What the exercise asks: Give back all of the data exactly.

┄┄┄┄┄┄┄┄┄┄

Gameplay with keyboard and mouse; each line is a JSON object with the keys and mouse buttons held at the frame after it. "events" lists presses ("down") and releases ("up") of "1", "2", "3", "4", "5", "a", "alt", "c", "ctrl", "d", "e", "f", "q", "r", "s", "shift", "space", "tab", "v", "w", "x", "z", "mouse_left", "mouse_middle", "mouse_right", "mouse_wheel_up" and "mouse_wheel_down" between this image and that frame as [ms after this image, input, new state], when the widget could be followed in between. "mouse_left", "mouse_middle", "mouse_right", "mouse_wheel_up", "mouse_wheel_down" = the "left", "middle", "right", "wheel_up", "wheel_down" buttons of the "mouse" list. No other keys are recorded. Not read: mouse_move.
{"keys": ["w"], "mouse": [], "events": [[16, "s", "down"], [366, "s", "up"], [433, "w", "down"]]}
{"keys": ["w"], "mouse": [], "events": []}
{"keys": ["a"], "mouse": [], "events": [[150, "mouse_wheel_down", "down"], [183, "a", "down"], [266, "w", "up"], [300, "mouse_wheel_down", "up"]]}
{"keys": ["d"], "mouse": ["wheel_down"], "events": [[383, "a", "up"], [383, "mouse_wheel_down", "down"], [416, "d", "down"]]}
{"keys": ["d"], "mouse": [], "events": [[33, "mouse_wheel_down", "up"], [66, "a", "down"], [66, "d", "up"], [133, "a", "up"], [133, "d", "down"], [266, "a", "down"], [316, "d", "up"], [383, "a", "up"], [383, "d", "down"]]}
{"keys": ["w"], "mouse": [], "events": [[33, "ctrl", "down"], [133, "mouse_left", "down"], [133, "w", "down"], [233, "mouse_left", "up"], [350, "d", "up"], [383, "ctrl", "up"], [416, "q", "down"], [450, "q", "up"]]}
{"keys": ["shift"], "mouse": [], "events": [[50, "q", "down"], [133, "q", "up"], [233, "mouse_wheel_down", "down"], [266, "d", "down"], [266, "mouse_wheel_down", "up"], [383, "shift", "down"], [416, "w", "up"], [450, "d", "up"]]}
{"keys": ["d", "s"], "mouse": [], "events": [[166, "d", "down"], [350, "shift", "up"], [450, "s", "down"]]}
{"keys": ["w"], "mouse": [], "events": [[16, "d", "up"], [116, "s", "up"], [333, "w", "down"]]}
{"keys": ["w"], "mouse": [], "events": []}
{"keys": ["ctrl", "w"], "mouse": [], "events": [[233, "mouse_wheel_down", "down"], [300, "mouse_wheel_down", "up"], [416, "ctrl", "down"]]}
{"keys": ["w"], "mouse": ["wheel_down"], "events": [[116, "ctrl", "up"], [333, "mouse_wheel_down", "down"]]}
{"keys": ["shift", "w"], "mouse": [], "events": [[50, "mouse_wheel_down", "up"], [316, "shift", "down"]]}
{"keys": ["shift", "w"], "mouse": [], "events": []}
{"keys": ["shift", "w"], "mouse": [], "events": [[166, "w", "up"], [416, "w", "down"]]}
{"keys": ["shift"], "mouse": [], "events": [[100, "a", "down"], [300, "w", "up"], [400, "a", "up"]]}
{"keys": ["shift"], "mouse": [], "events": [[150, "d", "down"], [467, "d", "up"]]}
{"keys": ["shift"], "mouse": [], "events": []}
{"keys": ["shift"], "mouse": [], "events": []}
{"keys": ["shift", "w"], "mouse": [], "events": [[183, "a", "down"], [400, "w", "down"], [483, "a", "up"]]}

┄┄┄┄┄┄┄┄┄┄

Answer for the task:
Gameplay with keyboard and mouse; each line is a JSON object with the keys and mouse buttons held at the frame after it. "events" lists presses ("down") and releases ("up") of "1", "2", "3", "4", "5", "a", "alt", "c", "ctrl", "d", "e", "f", "q", "r", "s", "shift", "space", "tab", "v", "w", "x", "z", "mouse_left", "mouse_middle", "mouse_right", "mouse_wheel_up" and "mouse_wheel_down" between this image and that frame as [ms after this image, input, new state], when the widget could be followed in between. "mouse_left", "mouse_middle", "mouse_right", "mouse_wheel_up", "mouse_wheel_down" = the "left", "middle", "right", "wheel_up", "wheel_down" buttons of the "mouse" list. No other keys are recorded. Not read: mouse_move.
{"keys": ["w"], "mouse": [], "events": [[16, "s", "down"], [366, "s", "up"], [433, "w", "down"]]}
{"keys": ["w"], "mouse": [], "events": []}
{"keys": ["a"], "mouse": [], "events": [[150, "mouse_wheel_down", "down"], [183, "a", "down"], [266, "w", "up"], [300, "mouse_wheel_down", "up"]]}
{"keys": ["d"], "mouse": ["wheel_down"], "events": [[383, "a", "up"], [383, "mouse_wheel_down", "down"], [416, "d", "down"]]}
{"keys": ["d"], "mouse": [], "events": [[33, "mouse_wheel_down", "up"], [66, "a", "down"], [66, "d", "up"], [133, "a", "up"], [133, "d", "down"], [266, "a", "down"], [316, "d", "up"], [383, "a", "up"], [383, "d", "down"]]}
{"keys": ["w"], "mouse": [], "events": [[33, "ctrl", "down"], [133, "mouse_left", "down"], [133, "w", "down"], [233, "mouse_left", "up"], [350, "d", "up"], [383, "ctrl", "up"], [416, "q", "down"], [450, "q", "up"]]}
{"keys": ["shift"], "mouse": [], "events": [[50, "q", "down"], [133, "q", "up"], [233, "mouse_wheel_down", "down"], [266, "d", "down"], [266, "mouse_wheel_down", "up"], [383, "shift", "down"], [416, "w", "up"], [450, "d", "up"]]}
{"keys": ["d", "s"], "mouse": [], "events": [[166, "d", "down"], [350, "shift", "up"], [450, "s", "down"]]}
{"keys": ["w"], "mouse": [], "events": [[16, "d", "up"], [116, "s", "up"], [333, "w", "down"]]}
{"keys": ["w"], "mouse": [], "events": []}
{"keys": ["ctrl", "w"], "mouse": [], "events": [[233, "mouse_wheel_down", "down"], [300, "mouse_wheel_down", "up"], [416, "ctrl", "down"]]}
{"keys": ["w"], "mouse": ["wheel_down"], "events": [[116, "ctrl", "up"], [333, "mouse_wheel_down", "down"]]}
{"keys": ["shift", "w"], "mouse": [], "events": [[50, "mouse_wheel_down", "up"], [316, "shift", "down"]]}
{"keys": ["shift", "w"], "mouse": [], "events": []}
{"keys": ["shift", "w"], "mouse": [], "events": [[166, "w", "up"], [416, "w", "down"]]}
{"keys": ["shift"], "mouse": [], "events": [[100, "a", "down"], [300, "w", "up"], [400, "a", "up"]]}
{"keys": ["shift"], "mouse": [], "events": [[150, "d", "down"], [467, "d", "up"]]}
{"keys": ["shift"], "mouse": [], "events": []}
{"keys": ["shift"], "mouse": [], "events": []}
{"keys": ["shift", "w"], "mouse": [], "events": [[183, "a", "down"], [400, "w", "down"], [483, "a", "up"]]}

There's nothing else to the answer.